TASK REQUIREMENTS: From the line containing "X138430000Y-127000000D02*" down to the line containing "X130810000Y-92710000D02*" in the records below, reproduce every line exactly, ends included, and omit all others.

STUDY MATERIAL:
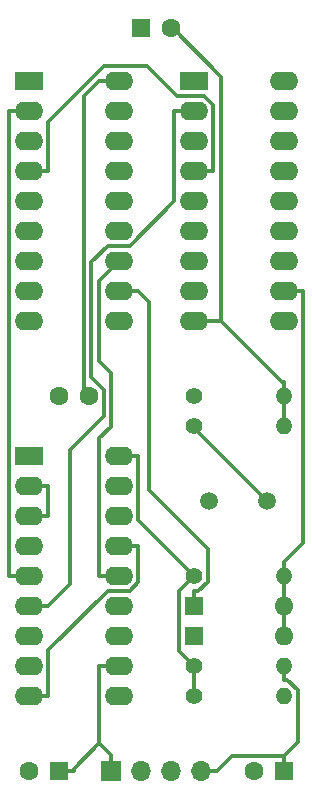
<source format=gbr>
G04 #@! TF.FileFunction,Copper,L1,Top,Signal*
%FSLAX46Y46*%
G04 Gerber Fmt 4.6, Leading zero omitted, Abs format (unit mm)*
G04 Created by KiCad (PCBNEW 4.0.7) date Thursday, November 09, 2017 'PMt' 11:15:27 PM*
%MOMM*%
%LPD*%
G01*
G04 APERTURE LIST*
%ADD10C,0.100000*%
%ADD11R,1.700000X1.700000*%
%ADD12O,1.700000X1.700000*%
%ADD13C,1.400000*%
%ADD14O,1.400000X1.400000*%
%ADD15R,2.400000X1.600000*%
%ADD16O,2.400000X1.600000*%
%ADD17C,1.500000*%
%ADD18C,1.600000*%
%ADD19R,1.600000X1.600000*%
%ADD20O,1.600000X1.600000*%
%ADD21C,0.304800*%
G04 APERTURE END LIST*
D10*
D11*
X137795000Y-143510000D03*
D12*
X140335000Y-143510000D03*
X142875000Y-143510000D03*
X145415000Y-143510000D03*
D13*
X144780000Y-111760000D03*
D14*
X152400000Y-111760000D03*
D13*
X144780000Y-114300000D03*
D14*
X152400000Y-114300000D03*
D13*
X144780000Y-127000000D03*
D14*
X152400000Y-127000000D03*
D13*
X144780000Y-134620000D03*
D14*
X152400000Y-134620000D03*
D13*
X144780000Y-137160000D03*
D14*
X152400000Y-137160000D03*
D15*
X130810000Y-85090000D03*
D16*
X138430000Y-105410000D03*
X130810000Y-87630000D03*
X138430000Y-102870000D03*
X130810000Y-90170000D03*
X138430000Y-100330000D03*
X130810000Y-92710000D03*
X138430000Y-97790000D03*
X130810000Y-95250000D03*
X138430000Y-95250000D03*
X130810000Y-97790000D03*
X138430000Y-92710000D03*
X130810000Y-100330000D03*
X138430000Y-90170000D03*
X130810000Y-102870000D03*
X138430000Y-87630000D03*
X130810000Y-105410000D03*
X138430000Y-85090000D03*
D15*
X144780000Y-85090000D03*
D16*
X152400000Y-105410000D03*
X144780000Y-87630000D03*
X152400000Y-102870000D03*
X144780000Y-90170000D03*
X152400000Y-100330000D03*
X144780000Y-92710000D03*
X152400000Y-97790000D03*
X144780000Y-95250000D03*
X152400000Y-95250000D03*
X144780000Y-97790000D03*
X152400000Y-92710000D03*
X144780000Y-100330000D03*
X152400000Y-90170000D03*
X144780000Y-102870000D03*
X152400000Y-87630000D03*
X144780000Y-105410000D03*
X152400000Y-85090000D03*
D15*
X130810000Y-116840000D03*
D16*
X138430000Y-137160000D03*
X130810000Y-119380000D03*
X138430000Y-134620000D03*
X130810000Y-121920000D03*
X138430000Y-132080000D03*
X130810000Y-124460000D03*
X138430000Y-129540000D03*
X130810000Y-127000000D03*
X138430000Y-127000000D03*
X130810000Y-129540000D03*
X138430000Y-124460000D03*
X130810000Y-132080000D03*
X138430000Y-121920000D03*
X130810000Y-134620000D03*
X138430000Y-119380000D03*
X130810000Y-137160000D03*
X138430000Y-116840000D03*
D17*
X146050000Y-120650000D03*
X150950000Y-120650000D03*
D18*
X135890000Y-111760000D03*
X133390000Y-111760000D03*
D19*
X144780000Y-129540000D03*
D20*
X152400000Y-129540000D03*
D19*
X144780000Y-132080000D03*
D20*
X152400000Y-132080000D03*
D19*
X140335000Y-80645000D03*
D18*
X142835000Y-80645000D03*
D19*
X133350000Y-143510000D03*
D18*
X130850000Y-143510000D03*
D19*
X152400000Y-143510000D03*
D18*
X149900000Y-143510000D03*
D21*
X138430000Y-116840000D02*
X140087500Y-116840000D01*
X140087500Y-122307500D02*
X144780000Y-127000000D01*
X140087500Y-116840000D02*
X140087500Y-122307500D01*
X143522400Y-133362400D02*
X144780000Y-134620000D01*
X143522400Y-128257600D02*
X143522400Y-133362400D01*
X144780000Y-127000000D02*
X143522400Y-128257600D01*
X144780000Y-134620000D02*
X144780000Y-137160000D01*
X135501700Y-111371700D02*
X135890000Y-111760000D01*
X135501700Y-86360800D02*
X135501700Y-111371700D01*
X136772500Y-85090000D02*
X135501700Y-86360800D01*
X138430000Y-85090000D02*
X136772500Y-85090000D01*
X152400000Y-111760000D02*
X152400000Y-114300000D01*
X140087500Y-127523600D02*
X140087500Y-124460000D01*
X139341100Y-128270000D02*
X140087500Y-127523600D01*
X137508000Y-128270000D02*
X139341100Y-128270000D01*
X132467500Y-133310500D02*
X137508000Y-128270000D01*
X132467500Y-137160000D02*
X132467500Y-133310500D01*
X130810000Y-137160000D02*
X132467500Y-137160000D01*
X138430000Y-124460000D02*
X140087500Y-124460000D01*
X144780000Y-105410000D02*
X146437500Y-105410000D01*
X152400000Y-111760000D02*
X152400000Y-110602500D01*
X147087300Y-105410000D02*
X146437500Y-105410000D01*
X147087300Y-84726300D02*
X147087300Y-105410000D01*
X143006000Y-80645000D02*
X147087300Y-84726300D01*
X142835000Y-80645000D02*
X143006000Y-80645000D01*
X152279800Y-110602500D02*
X152400000Y-110602500D01*
X147087300Y-105410000D02*
X152279800Y-110602500D01*
X138430000Y-134620000D02*
X136772500Y-134620000D01*
X137795000Y-143510000D02*
X137795000Y-142202500D01*
X134607500Y-143345000D02*
X136772500Y-141180000D01*
X134607500Y-143510000D02*
X134607500Y-143345000D01*
X136772500Y-134620000D02*
X136772500Y-141180000D01*
X136772500Y-141180000D02*
X137795000Y-142202500D01*
X133350000Y-143510000D02*
X134607500Y-143510000D01*
X153587700Y-141064800D02*
X152400000Y-142252500D01*
X153587700Y-136675800D02*
X153587700Y-141064800D01*
X152689400Y-135777500D02*
X153587700Y-136675800D01*
X152400000Y-135777500D02*
X152689400Y-135777500D01*
X152400000Y-134620000D02*
X152400000Y-135777500D01*
X152400000Y-143510000D02*
X152400000Y-142405000D01*
X152400000Y-142405000D02*
X152400000Y-142252500D01*
X147980000Y-142252500D02*
X146722500Y-143510000D01*
X152400000Y-142252500D02*
X147980000Y-142252500D01*
X145415000Y-143510000D02*
X146722500Y-143510000D01*
X141021100Y-103803600D02*
X140087500Y-102870000D01*
X141021100Y-119766200D02*
X141021100Y-103803600D01*
X145950500Y-124695600D02*
X141021100Y-119766200D01*
X145950500Y-127477900D02*
X145950500Y-124695600D01*
X145145900Y-128282500D02*
X145950500Y-127477900D01*
X144780000Y-128282500D02*
X145145900Y-128282500D01*
X144780000Y-129540000D02*
X144780000Y-128282500D01*
X138430000Y-102870000D02*
X140087500Y-102870000D01*
X152400000Y-132080000D02*
X152400000Y-129540000D01*
X152400000Y-129540000D02*
X152400000Y-127000000D01*
X154057500Y-124185000D02*
X154057500Y-102870000D01*
X152400000Y-125842500D02*
X154057500Y-124185000D01*
X152400000Y-127000000D02*
X152400000Y-125842500D01*
X152400000Y-102870000D02*
X154057500Y-102870000D01*
X144780000Y-114480000D02*
X144780000Y-114300000D01*
X150950000Y-120650000D02*
X144780000Y-114480000D01*
X129152500Y-127000000D02*
X129152500Y-87630000D01*
X130810000Y-127000000D02*
X129152500Y-127000000D01*
X130810000Y-87630000D02*
X129152500Y-87630000D01*
X136728700Y-102031300D02*
X138430000Y-100330000D01*
X136728700Y-108768000D02*
X136728700Y-102031300D01*
X137777600Y-109816900D02*
X136728700Y-108768000D01*
X137777600Y-114353300D02*
X137777600Y-109816900D01*
X136772500Y-115358400D02*
X137777600Y-114353300D01*
X136772500Y-127000000D02*
X136772500Y-115358400D01*
X138430000Y-127000000D02*
X136772500Y-127000000D01*
X132467500Y-88532300D02*
X132467500Y-92710000D01*
X137187500Y-83812300D02*
X132467500Y-88532300D01*
X140794100Y-83812300D02*
X137187500Y-83812300D01*
X143329400Y-86347600D02*
X140794100Y-83812300D01*
X145678300Y-86347600D02*
X143329400Y-86347600D01*
X146437500Y-87106800D02*
X145678300Y-86347600D01*
X146437500Y-92710000D02*
X146437500Y-87106800D01*
X144780000Y-92710000D02*
X146437500Y-92710000D01*
X130810000Y-92710000D02*
X132467500Y-92710000D01*
X143122500Y-95300300D02*
X143122500Y-87630000D01*
X139362800Y-99060000D02*
X143122500Y-95300300D01*
X137510400Y-99060000D02*
X139362800Y-99060000D01*
X136111700Y-100458700D02*
X137510400Y-99060000D01*
X136111700Y-110190400D02*
X136111700Y-100458700D01*
X137167600Y-111246300D02*
X136111700Y-110190400D01*
X137167600Y-113485900D02*
X137167600Y-111246300D01*
X134322700Y-116330800D02*
X137167600Y-113485900D01*
X134322700Y-127684800D02*
X134322700Y-116330800D01*
X132467500Y-129540000D02*
X134322700Y-127684800D01*
X130810000Y-129540000D02*
X132467500Y-129540000D01*
X144780000Y-87630000D02*
X143122500Y-87630000D01*
X132467500Y-121920000D02*
X132467500Y-119380000D01*
X130810000Y-121920000D02*
X132467500Y-121920000D01*
X130810000Y-119380000D02*
X132467500Y-119380000D01*
M02*

</source>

EXERCISE SOLUTION:
X138430000Y-127000000D02*
X136772500Y-127000000D01*
X132467500Y-88532300D02*
X132467500Y-92710000D01*
X137187500Y-83812300D02*
X132467500Y-88532300D01*
X140794100Y-83812300D02*
X137187500Y-83812300D01*
X143329400Y-86347600D02*
X140794100Y-83812300D01*
X145678300Y-86347600D02*
X143329400Y-86347600D01*
X146437500Y-87106800D02*
X145678300Y-86347600D01*
X146437500Y-92710000D02*
X146437500Y-87106800D01*
X144780000Y-92710000D02*
X146437500Y-92710000D01*
X130810000Y-92710000D02*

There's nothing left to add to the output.